Mailroom employees are being warned to check packages for misspellings in common names and words, to look for powdery substances and excessive or inadequate postage, and to contact authorities about any suspicious mail.

The Postal Service announced the creation of a task force to examine mail security and hazardous-material safeguards. The Centers for Disease Control and Prevention issued guidelines for handling letters and packages. And private delivery companies are scrutinizing their own procedures.

At NBC, where one employee contracted the skin form of anthrax and another has shown symptoms, the network has stopped accepting mail from the Postal Service.

“Our entire mail system is being looked at by professionals,” said spokeswoman Kassie Canter. “Our interim procedure for the near-term future is that we’re accepting UPS and FedEx, and they’re being screened. Employees have the option not to accept anything.”

In California, Gov.

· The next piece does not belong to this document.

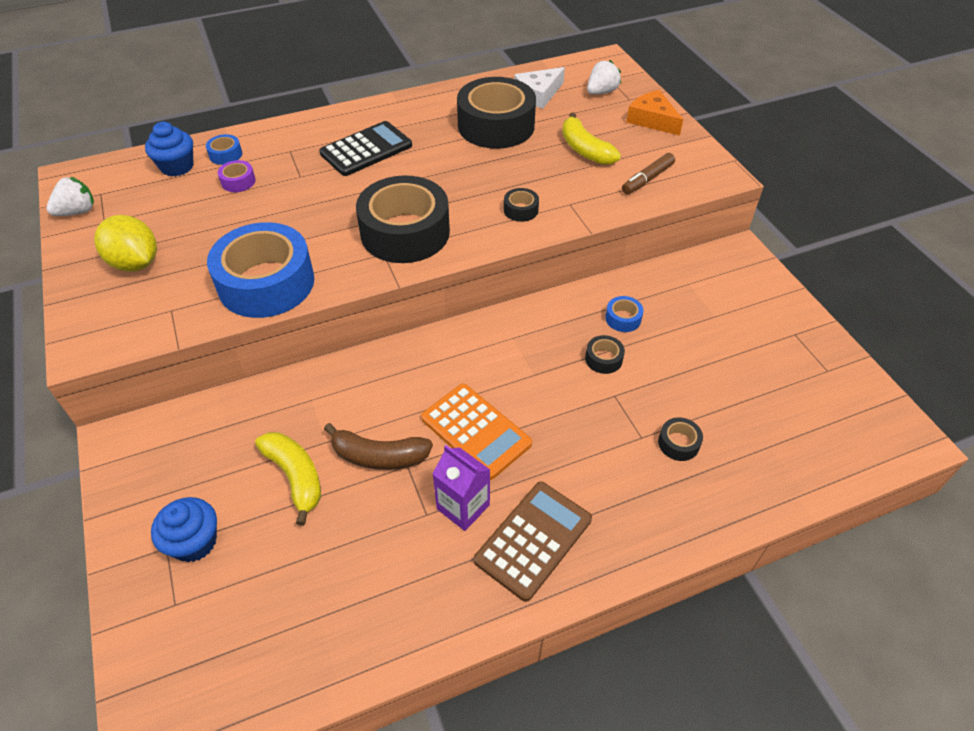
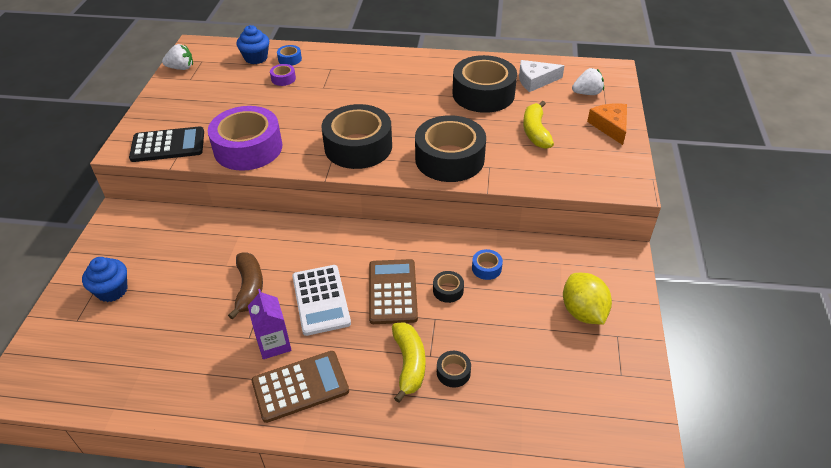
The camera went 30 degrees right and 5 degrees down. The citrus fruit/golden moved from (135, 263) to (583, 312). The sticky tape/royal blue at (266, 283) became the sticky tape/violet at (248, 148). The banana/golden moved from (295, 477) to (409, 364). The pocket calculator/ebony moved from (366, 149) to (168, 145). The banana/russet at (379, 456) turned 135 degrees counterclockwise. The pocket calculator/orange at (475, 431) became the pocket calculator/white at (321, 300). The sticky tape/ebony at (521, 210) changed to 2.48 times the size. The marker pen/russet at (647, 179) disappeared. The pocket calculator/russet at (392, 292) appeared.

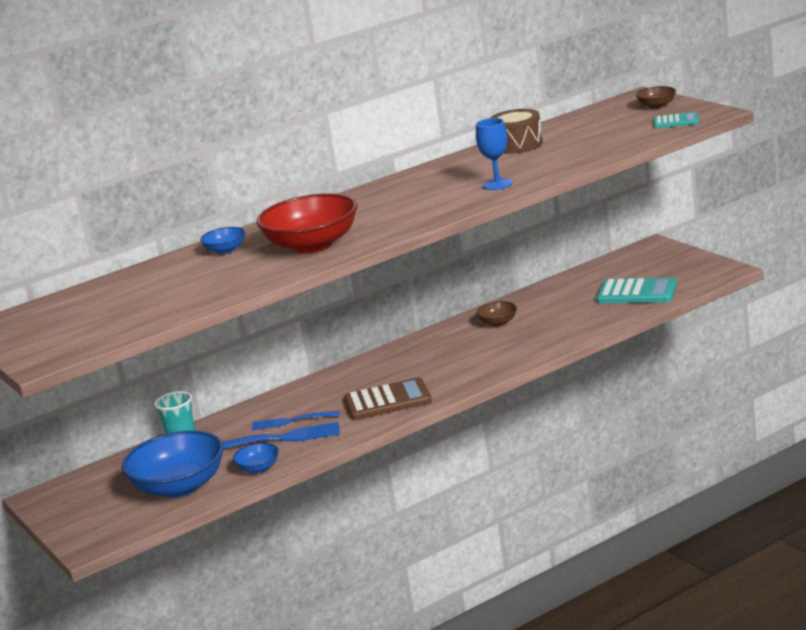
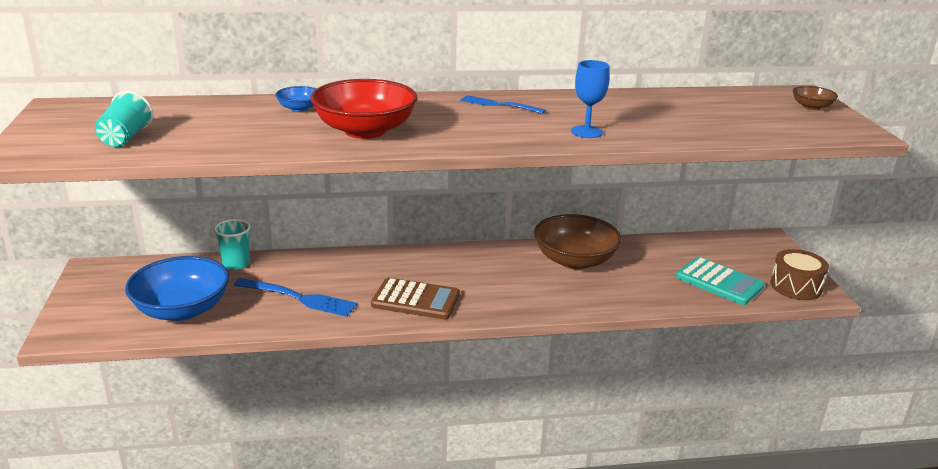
The camera went 20 degrees right and 5 degrees up. The serving bowl/royal blue at (258, 468) disappeared. The dinner fork/royal blue moved from (291, 421) to (499, 105). The serving bowl/russet at (498, 322) changed to 2.18 times the size. The toy drum/russet moved from (517, 145) to (795, 286). The pocket calculator/turquoise at (676, 121) disappeared. The cup/turquoise at (125, 138) appeared.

Gray Davis ordered state employees to stop handling letters and packages until they complete training sessions given by the California Highway Patrol.

“People are lining up around the block to take them,” said Anne DaVigo, a Highway Patrol spokeswoman. “We’re doing it just as fast as we can.”

At a meeting of the National Postal Forum in Denver, Postmaster General Jack E. Potter told participants that the U.S. mail is safe.

“We cannot afford for that confidence to erode,” Potter told representatives of corporate and government mailrooms. “With additional vigilance and additional work with our public, we won’t let that happen.”

FedEx Corp. employees were put on higher alert for suspicious mail.

FedEx is carefully screening packages and called the FBI about a few suspicious packages, all of which turned out to be false alarms, said Jess Bunn, a spokesman at the company headquarters in Memphis. The company is also advising making gloves and respirators available to the employees.

In Washington, White House spokeswoman Anne Womack said mailroom security procedures have also been enhanced. She would not give details.

News organizations across the country said the same.

“We will look at packages and unless they say ‘confidential,’ they will be opened. Junk mail is being set aside for the time being while we streamline the process,” CBS spokesman Dana McClintock said.

Some manufacturers are taking steps as well.Boeing Co., which has factories in the Seattle area and administrative offices in Chicago, has set up new checkpoints to inspect incoming shipments, spokesman Dean Tougas said. The inspection points were set up a distance away from the company’s production areas.

At the postal forum in Denver, three seminars on mailroom security were added to the three-day convention. Potter told participants to watch for letters or packages that lack a return address or have a vague address.

He said suspicious pieces of mail should be put in a plastic bag and turned over to authorities. “Don’t open it. Don’t shake it. Don’t smell it,” he said.

The CDC also said suspicious letters or packages should be placed in a plastic bag or similar covering. People should then leave the room, close the door and wash their hands with soap and water before notifying police and building security officials.